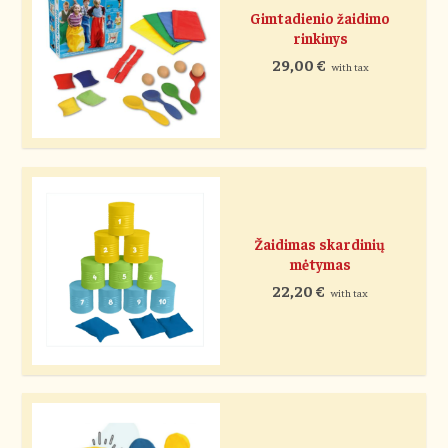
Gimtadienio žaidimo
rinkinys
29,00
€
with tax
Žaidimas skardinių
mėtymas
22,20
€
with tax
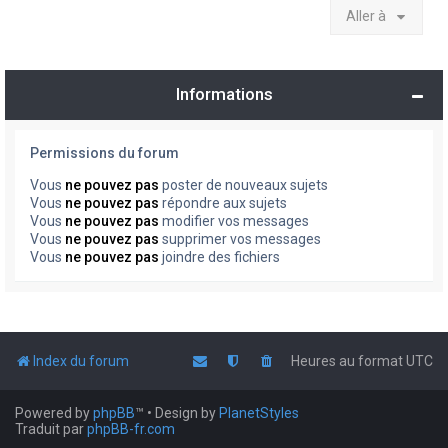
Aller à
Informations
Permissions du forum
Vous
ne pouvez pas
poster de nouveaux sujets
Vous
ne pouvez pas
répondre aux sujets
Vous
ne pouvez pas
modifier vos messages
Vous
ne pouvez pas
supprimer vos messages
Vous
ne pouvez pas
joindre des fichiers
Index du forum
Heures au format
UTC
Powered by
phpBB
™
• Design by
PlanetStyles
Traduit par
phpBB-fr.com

...

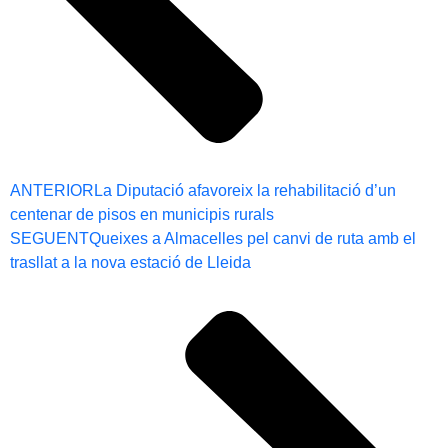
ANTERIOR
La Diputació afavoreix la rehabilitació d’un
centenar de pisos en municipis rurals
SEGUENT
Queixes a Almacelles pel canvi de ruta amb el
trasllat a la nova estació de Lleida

...

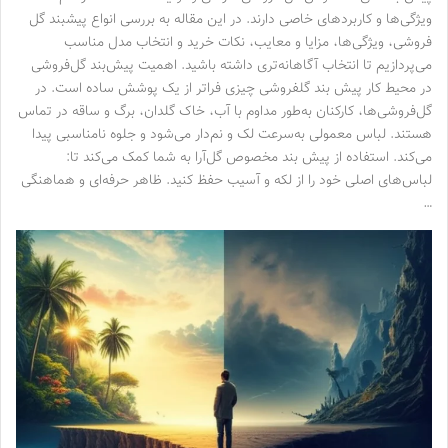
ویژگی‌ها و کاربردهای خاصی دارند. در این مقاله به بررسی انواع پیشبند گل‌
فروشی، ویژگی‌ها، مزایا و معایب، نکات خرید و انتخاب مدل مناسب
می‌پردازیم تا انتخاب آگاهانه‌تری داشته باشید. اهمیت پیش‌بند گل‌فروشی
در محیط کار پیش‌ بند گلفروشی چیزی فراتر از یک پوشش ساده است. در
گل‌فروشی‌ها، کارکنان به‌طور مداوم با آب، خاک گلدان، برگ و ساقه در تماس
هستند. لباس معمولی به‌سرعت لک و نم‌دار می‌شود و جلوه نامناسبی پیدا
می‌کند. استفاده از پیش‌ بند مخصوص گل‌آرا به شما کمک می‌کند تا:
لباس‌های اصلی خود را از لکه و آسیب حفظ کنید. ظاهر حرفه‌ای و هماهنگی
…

Work instruction: Pick out each line above that contains the string "messages", and copy those lines. Case counts.

Output below:
modifier vos messages
supprimer vos messages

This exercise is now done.